In this blog post, I need clarification why SQL server would choose a particular type of scan:
Let’s assume for simplicities sake that col1 is unique and is ever increasing in value, col2 has 1000 distinct values and there are 10,000,000 rows in the table, and that the clustered index consists of col1, and a nonclustered index exists on col2.
Imagine the query execution plan created for the following initially passed parameters: @P1= 1 @P2=99
These values would result in an optimal queryplan for the following statement using the substituted parameters:
Select * from t where col1 > 1 or col2
99 order by col1;
Now, imagine the query execution plan if the initial parameter values were: @P1 = 6,000,000 and @P2 = 550.

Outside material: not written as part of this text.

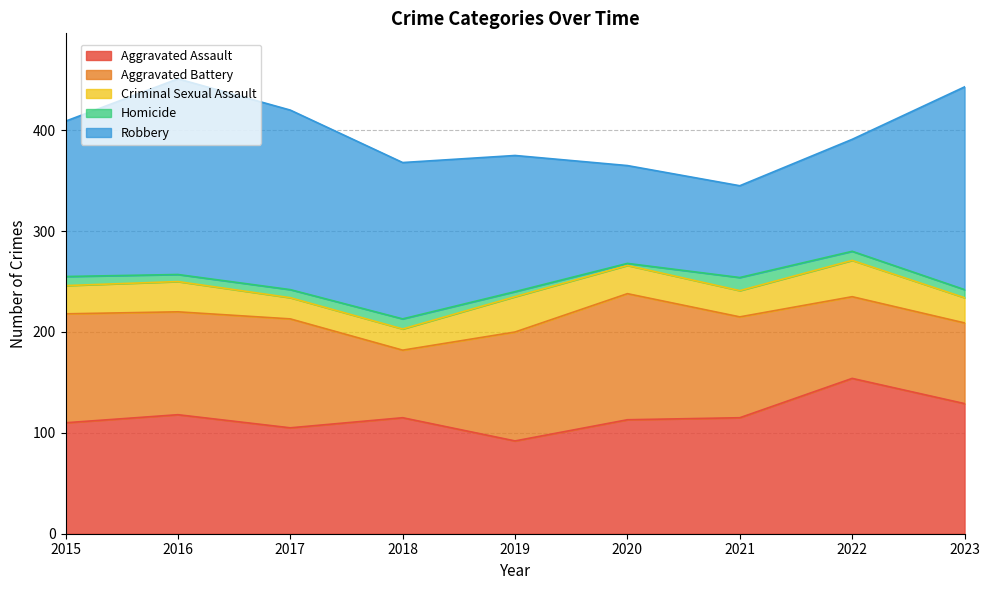

Count the Robbery values in the range 111 to 178.

5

As before, an optimal queryplan would be created after substituting the passed parameters:
Select * from t where col1 > 6000000 or col2 > 550 order by col1;
These two identical parameterized SQL Statements would potentially create and cache very different execution plans due to the difference of the initially passed parameter values. However, since SQL Server only caches one execution plan per query, chances are very high that in the first case the query execution plan will utilize a clustered index scan because of the ‘col1 > 1’ parameter substitution. Whereas, in the second case a query execution plan using index seek would most likely be created.
Why would the first query use a clustered index, and a index seek in the second query?